PASSAGE TO READ:
Born April 30, 1927 on his father’s farm in Victoria, P.E.I., David MacGregor Boswell would quickly establish his lasting interest and proficiency in a variety of athletic competitions. By 1946 David Boswell was acknowledged to be one of Canada’s top quarter milers. His Island record of 49.7 seconds in the 440 yards, which he set in 1947, is one of the two oldest standing provincial track records.
It was at college that Boswell’s combination of athletic skills and innate intelligence was able to shine. He captained the Mount Allison University Track Team in the 1947-48 season. While at Dalhousie University, he became that excellent institution’s first and only Four Letter man in intercollegiate sport, becoming the only student to win a gold “D” from Dalhousie in one year. The sports he tackled were track and field, football, hockey and boxing, in which he was an intercollegiate finalist.
This former Maritime College Quarter and Half-mile Champion and record breaker also took part in the Canadian Pre-Olympic Trials in 1948, where he won the 400 metre race. A member of the 1949 Charlottetown Abbies, who were Maritime Senior Track and Field Champions, David Boswell was a Canadian Finalist in the British Empire Games Trials that year.

INFORMATION SHOWN:
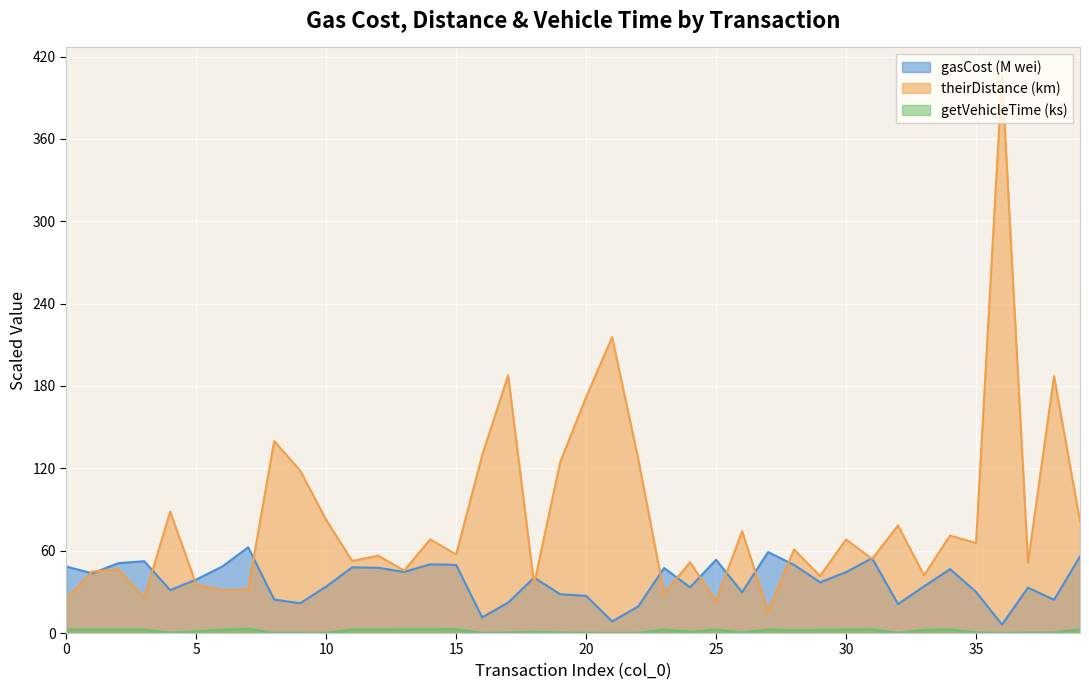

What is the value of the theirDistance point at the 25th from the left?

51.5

...

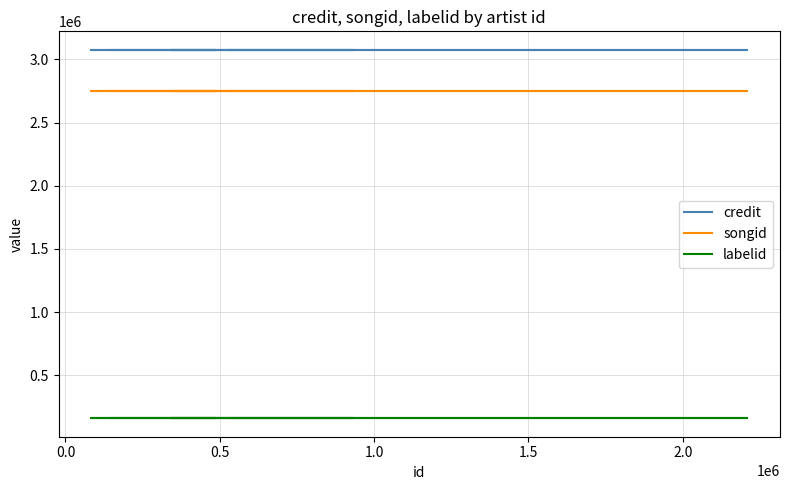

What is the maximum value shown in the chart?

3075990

TASK REQUIREMENTS:
Quote the passage about David Boswell from "This former Maritime" to "Trials that year.".

ANSWER TO THIS PROBLEM:
This former Maritime College Quarter and Half-mile Champion and record breaker also took part in the Canadian Pre-Olympic Trials in 1948, where he won the 400 metre race. A member of the 1949 Charlottetown Abbies, who were Maritime Senior Track and Field Champions, David Boswell was a Canadian Finalist in the British Empire Games Trials that year.